Plan aims to make city low-carbon by 2050
City council has unanimously supported the TransformTO climate plan to transition Toronto to a lowcarbon city by 2050, but the fight for greenhouse gas reductions isn’t over yet.
It remains unclear whether council will agree to fully fund the ambitious action plan’s recommended $6.7 million budget for 2018, after voting to support a motion that called for business case analyses of the various recommended actions.
“We were very excited to see unanimous support for the plan, but we are also cautiously optimistic because we know the big challenge will also be funding and implementing the plan in the long run,” said Dusha Sritharan, a climate-change campaigner with the Toronto Environmental Alliance.

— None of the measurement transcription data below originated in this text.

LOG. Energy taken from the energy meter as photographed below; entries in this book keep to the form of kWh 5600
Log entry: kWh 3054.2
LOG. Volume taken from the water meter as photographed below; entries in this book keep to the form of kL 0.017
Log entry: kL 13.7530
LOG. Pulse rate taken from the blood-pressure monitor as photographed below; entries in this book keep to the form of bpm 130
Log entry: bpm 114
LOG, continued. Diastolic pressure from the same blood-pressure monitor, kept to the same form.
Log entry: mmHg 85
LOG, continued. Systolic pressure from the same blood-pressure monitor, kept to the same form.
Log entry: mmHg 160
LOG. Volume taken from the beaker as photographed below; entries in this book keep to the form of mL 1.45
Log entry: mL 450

Councillor Mary-Margaret McMahon’s motion calling for business case analyses is “definitely a concern,” she said.
“We know that this plan is an integrated plan, you can’t take out different pieces of it. It’s like removing one leg of a stool and expecting it to stay stable,” Sritharan said, noting her group will be watching closely come budget time.
TransformTO aims to reduce the city’s greenhouse gas emissions by 80 per cent below 1990 levels by 2050, with an interim target of 65-per-cent reductions by 2030.

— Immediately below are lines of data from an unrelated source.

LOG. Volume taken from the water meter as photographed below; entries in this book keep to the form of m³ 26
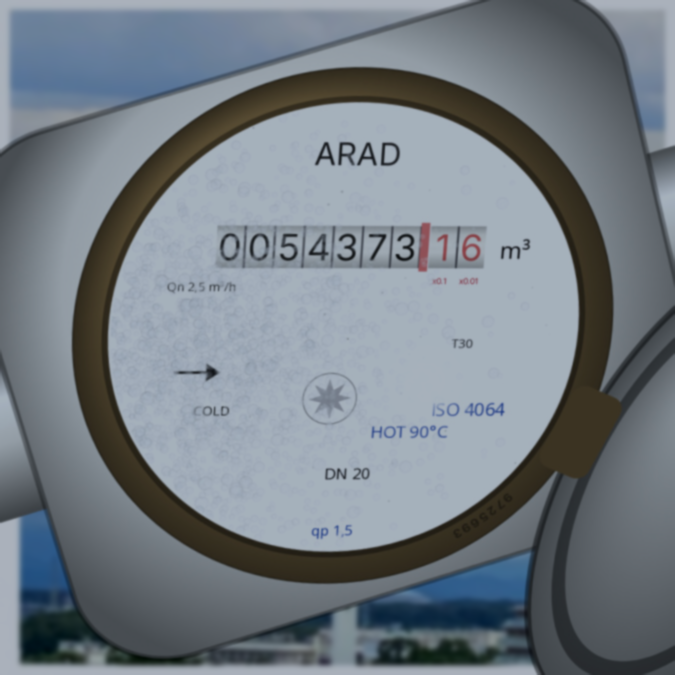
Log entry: m³ 54373.16
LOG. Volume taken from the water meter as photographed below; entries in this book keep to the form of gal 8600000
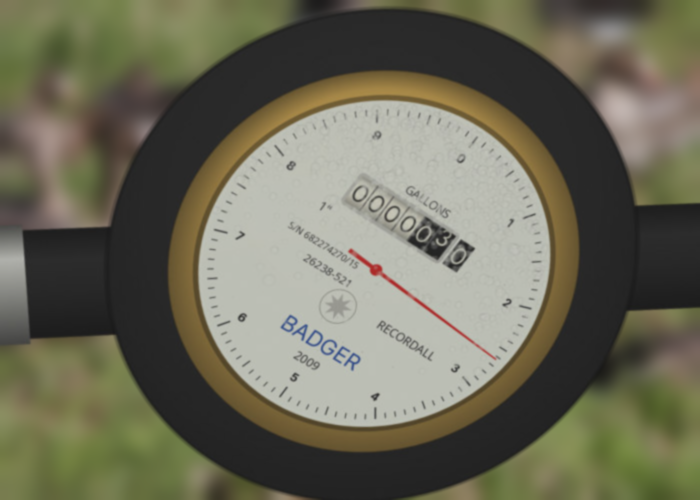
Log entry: gal 32.6
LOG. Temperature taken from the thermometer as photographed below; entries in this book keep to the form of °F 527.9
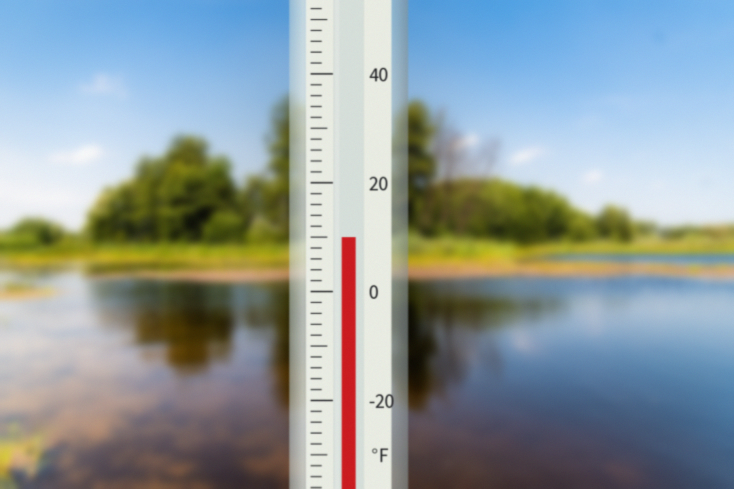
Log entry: °F 10
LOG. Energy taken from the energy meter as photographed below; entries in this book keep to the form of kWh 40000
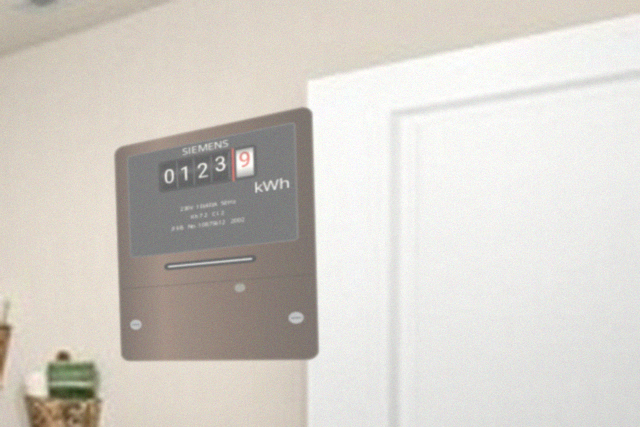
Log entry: kWh 123.9
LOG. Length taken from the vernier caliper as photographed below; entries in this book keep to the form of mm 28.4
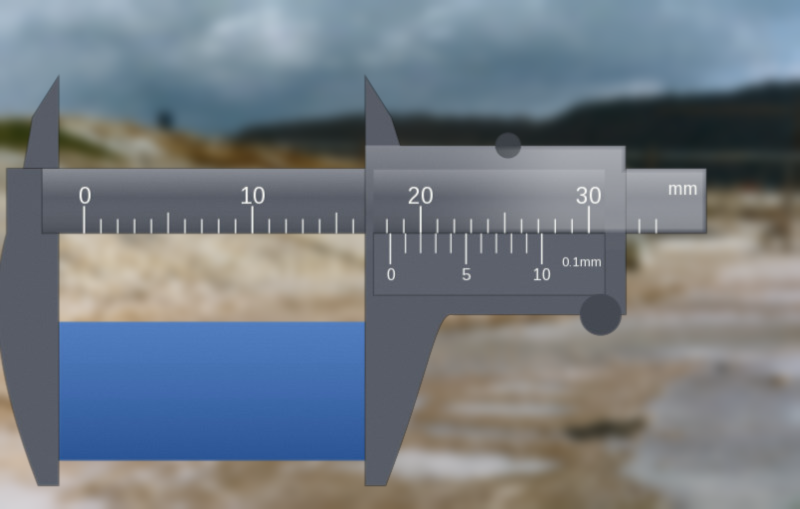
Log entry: mm 18.2
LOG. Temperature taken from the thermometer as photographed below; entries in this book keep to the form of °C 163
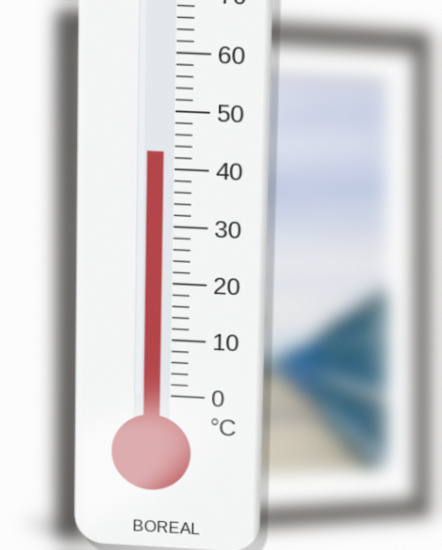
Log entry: °C 43
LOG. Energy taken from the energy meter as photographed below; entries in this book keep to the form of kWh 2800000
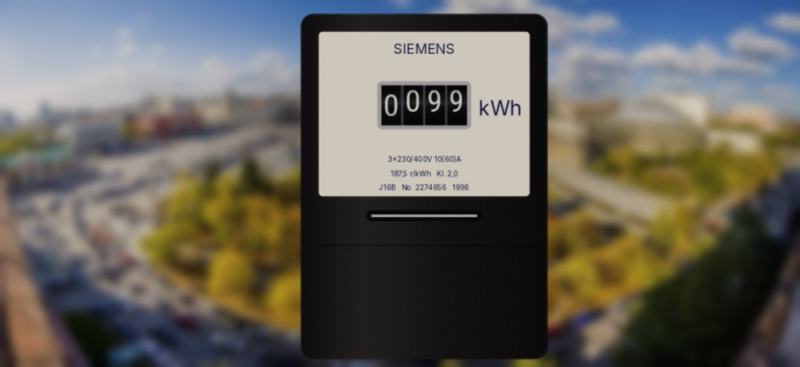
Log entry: kWh 99
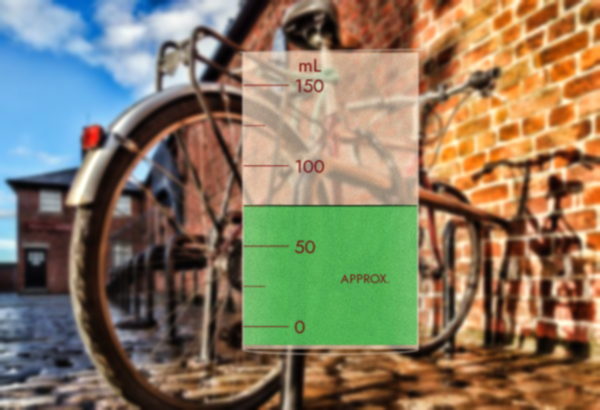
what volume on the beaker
75 mL
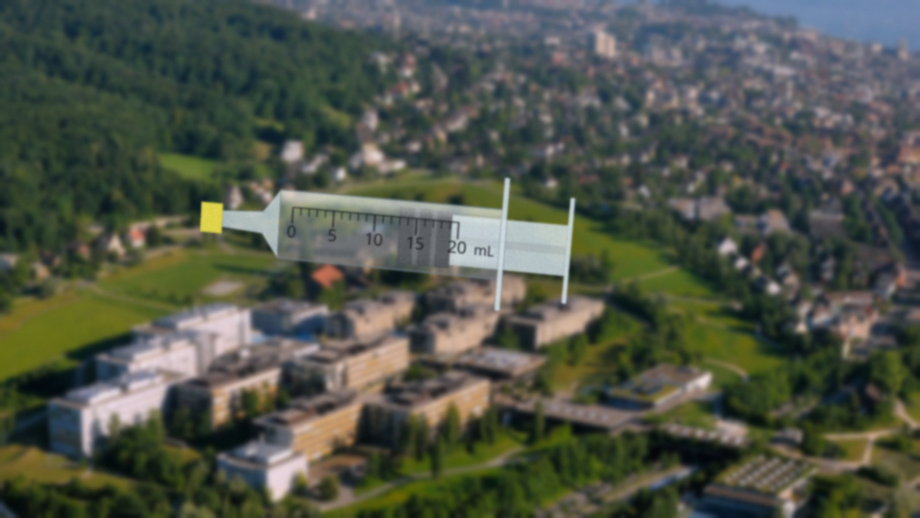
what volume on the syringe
13 mL
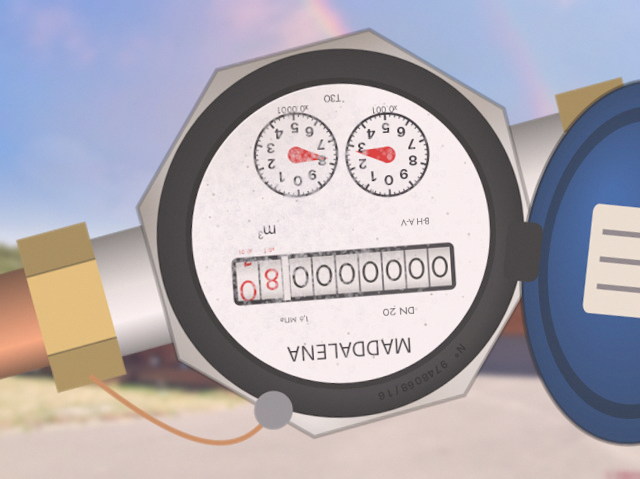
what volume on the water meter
0.8027 m³
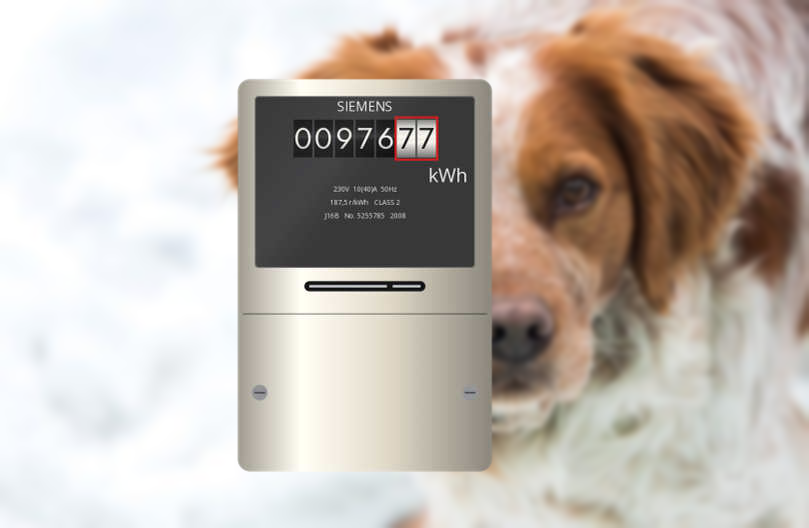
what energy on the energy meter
976.77 kWh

To reach those goals, the initiative’s second report recommends, among other initiatives:
All new buildings should have near-zero greenhouse gas emissions by 2030.
75 per cent of community-wide energy use be derived from renewable or low-carbon sources by 2050.
All transportation options use low or zero-carbon energy sources by 2050.
McMahon’s motion directs staff to submit business cases for TransformTO prioritized “on a basis of greenhouse gas reductions per dollar spent, the projects that could be eligible for cost-sharing with other levels of government and alignment of timing with other provincial and federal greenhouse gas reduction projects.”